This was the day we would take a drive out to visit Lake Pukaki and Lake Tekapo about three hours away. We hit the road early to make the most of fall's limited daylight, ready for a more relaxed pace. When we came across A.J. Hackett Bungy, the world's first Bungy site, I was yet unaware of just how far from relaxed I'd be getting.
We grabbed the cameras and descended the spiral walkramp to the viewing deck positioned at one end of the Kawarau Bridge, which stretched over the river of the same name. Not two days before when asked if I'd ever Bungy jump, my answer was a swift no; I'd seen the jolt people received when they reached the end of the cord and it looked painful. But as we watched a man spread his arms and leap into a serene looking swan-dive, then smoothly stretch down and swing back up after reaching the cord's ultimate stretch point, I experienced a nearly immediate desire to do it, myself. There was not jolt, no whiplash, nothing that looked the least bit uncomfortable, aside from the whole jumping off a bridge thing. I was bubbling over with excitement and a little bit of fear (the best combination for anyone who enjoys a shot of adrenaline), but Chris kept a straight face.

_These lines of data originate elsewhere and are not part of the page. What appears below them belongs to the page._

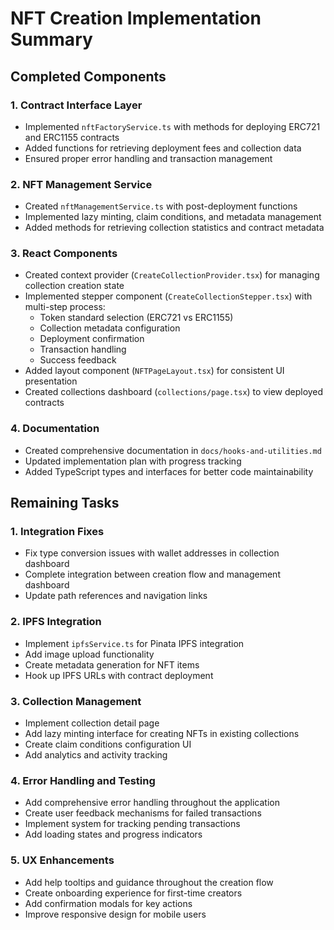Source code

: # NFT Creation Implementation Summary

## Completed Components

### 1. Contract Interface Layer
- Implemented `nftFactoryService.ts` with methods for deploying ERC721 and ERC1155 contracts
- Added functions for retrieving deployment fees and collection data
- Ensured proper error handling and transaction management

### 2. NFT Management Service
- Created `nftManagementService.ts` with post-deployment functions
- Implemented lazy minting, claim conditions, and metadata management
- Added methods for retrieving collection statistics and contract metadata

### 3. React Components
- Created context provider (`CreateCollectionProvider.tsx`) for managing collection creation state
- Implemented stepper component (`CreateCollectionStepper.tsx`) with multi-step process:
  - Token standard selection (ERC721 vs ERC1155)
  - Collection metadata configuration
  - Deployment confirmation
  - Transaction handling
  - Success feedback
- Added layout component (`NFTPageLayout.tsx`) for consistent UI presentation
- Created collections dashboard (`collections/page.tsx`) to view deployed contracts

### 4. Documentation
- Created comprehensive documentation in `docs/hooks-and-utilities.md`
- Updated implementation plan with progress tracking
- Added TypeScript types and interfaces for better code maintainability

## Remaining Tasks

### 1. Integration Fixes
- Fix type conversion issues with wallet addresses in collection dashboard
- Complete integration between creation flow and management dashboard
- Update path references and navigation links

### 2. IPFS Integration
- Implement `ipfsService.ts` for Pinata IPFS integration
- Add image upload functionality
- Create metadata generation for NFT items
- Hook up IPFS URLs with contract deployment

### 3. Collection Management
- Implement collection detail page
- Add lazy minting interface for creating NFTs in existing collections
- Create claim conditions configuration UI
- Add analytics and activity tracking

### 4. Error Handling and Testing
- Add comprehensive error handling throughout the application
- Create user feedback mechanisms for failed transactions
- Implement system for tracking pending transactions
- Add loading states and progress indicators

### 5. UX Enhancements
- Add help tooltips and guidance throughout the creation flow
- Create onboarding experience for first-time creators
- Add confirmation modals for key actions
- Improve responsive design for mobile users 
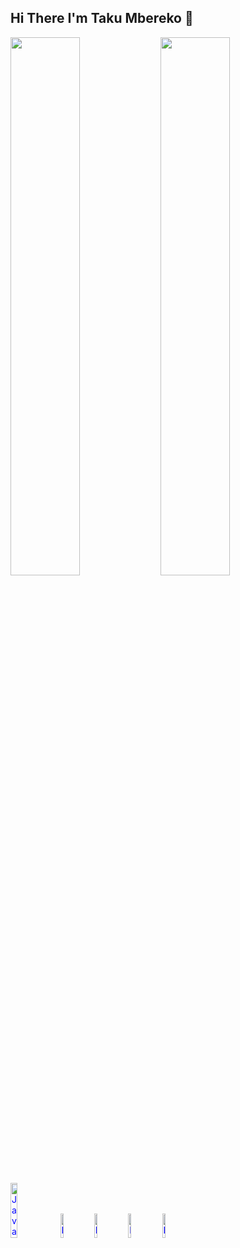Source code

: ## Hi There I'm Taku Mbereko 👋

<img align="left" width="47%" src="https://github-readme-stats.vercel.app/api?username=W1Z4RD-bytes&show_icons=true&theme=radical"/>
<img align="" width="47%" src="https://github-readme-stats.vercel.app/api/top-langs/?username=W1Z4RD-bytes&layout=compact"/> 

<div style="color:blue" width="100%">
  
  <img alt="Javascript" width="15%" src="https://img.shields.io/badge/javascript-%23323330.svg?style=for-the-badge&logo=javascript&logoColor=%23F7DF1E"/>
  <img alt="Python" width="10%" src="https://img.shields.io/badge/python-3670A0?style=for-the-badge&logo=python&logoColor=ffdd54"/>
  <img  alt="Node.js" width="10%" src="https://img.shields.io/badge/node.js-6DA55F?style=for-the-badge&logo=node.js&logoColor=white"/>
  <img  alt="Django" width="10%" src="https://img.shields.io/badge/django-%23092E20.svg?style=for-the-badge&logo=django&logoColor=white"/>
  <img  alt="React" width="10%" src="https://img.shields.io/badge/react-%2320232a.svg?style=for-the-badge&logo=react&logoColor=%2361DAFB"/>
</div>


    
</div>

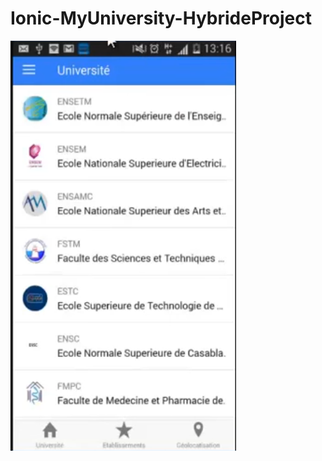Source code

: # Ionic-MyUniversity-HybrideProject 
![alt tag](https://raw.githubusercontent.com/badaneoth/Ionic-MyUniversity-HybrideProject/master/ionicproject.png)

Remember, not so fond of heights. I went back and forth. It's too expensive, I shouldn't do it. But this is the birthplace of Bungy, how can I not do it? What a fantastic place to Bungy jump for the first - and maybe only - time!
Can you guess which way I went?
The guys who strapped me into the safety harness and then ankle straps were immune to the excitement of a first-timer, but it didn't matter. As I watched one guy wrap my ankles tightly I asked why no one had been screaming. They hadn't noticed. I said there was absolutely no way I was going to be able to keep myself from doing so, and they said that I got to be the first of the day. It was quick once my ankles and safety harness were hooked to the Bungy cord. I was instructed to walk out to the edge of the platform, which I did in tiny mini-steps. Then it was time for a couple pictures before the leap. I could hear my heart pounding in my ears as the guy told me to let go of the handle - I didn't realize I was holding on. He told me to reach my arms out and look up, a smart way to keep from not hesitating before hurtling yourself off a bridge, and before I had time to think he counted down, 3, 2, 1, JUMP!
All I saw was that gorgeous, turquoise colored water in front of me, and all I heard was my own hideous scream as I flew toward it. Seriously, I could never be in a horror movie because my scream was disgusting. It had the guttural quality of someone who is truly being sawed in half. The vertical fall sent my brain into I'm-going-to-die adrenaline-pumping overload, but once I swung back up, it was all peace. My favorite ride ay any amusement park is the one where they shoot you straight up into the air, and then you free-fall back down. After the free-fall, you usually shoot back up again, then down again, and so on. The feeling of calm after that rush from the fall when you're just floating in the air like a feather is what the rest of my Bungy experience felt like. Just me, swinging slowly up and down, back and forth over the Kawarau River, laughing from the relief of surviving...
Ask me now if I'd do it again, and my answer is now a swift, yes! But given the opportunity to do a second jump for a third of the price right after my big jump, and I said, Thanks, I'm good. Once was enough, and besides, I didn't want to take away from the unique awesomeness of my first jump. I got the T-shirt, the pictures, and a high-five from a couple of Japanese women who praised my courage, and I was set.
When we left to get back to our scheduled day trip, I couldn't come down. My heart rate remained happily up, I was so excited and proud of the very impromptu nature of what I'd just done. I'm a planner, to the extent of practicing certain conversations in my head before they happen so I'm better prepared. Anything on a whim kind of stresses me out, but this didn't. This was amazing and liberating in a way I hadn't expected. Aside from the fear of plummeting to your death, there is something innately unnatural about willing yourself to step (or jump) off of a platform of a bridge. Something to do with our primal need to survive, or something :) But doing it was kind of an eye-opener for me. If I can just do something I'm ultimately afraid fo doing, instead of obsessing over it and over-thinking it as I always do, it might just work out okay. I might survive it, and I might just have a great time. Apply that to what you will. As for me, I'm a little less afraid of taking a leap now, and I thank Mr. A.J. Hackett for helping me out with that.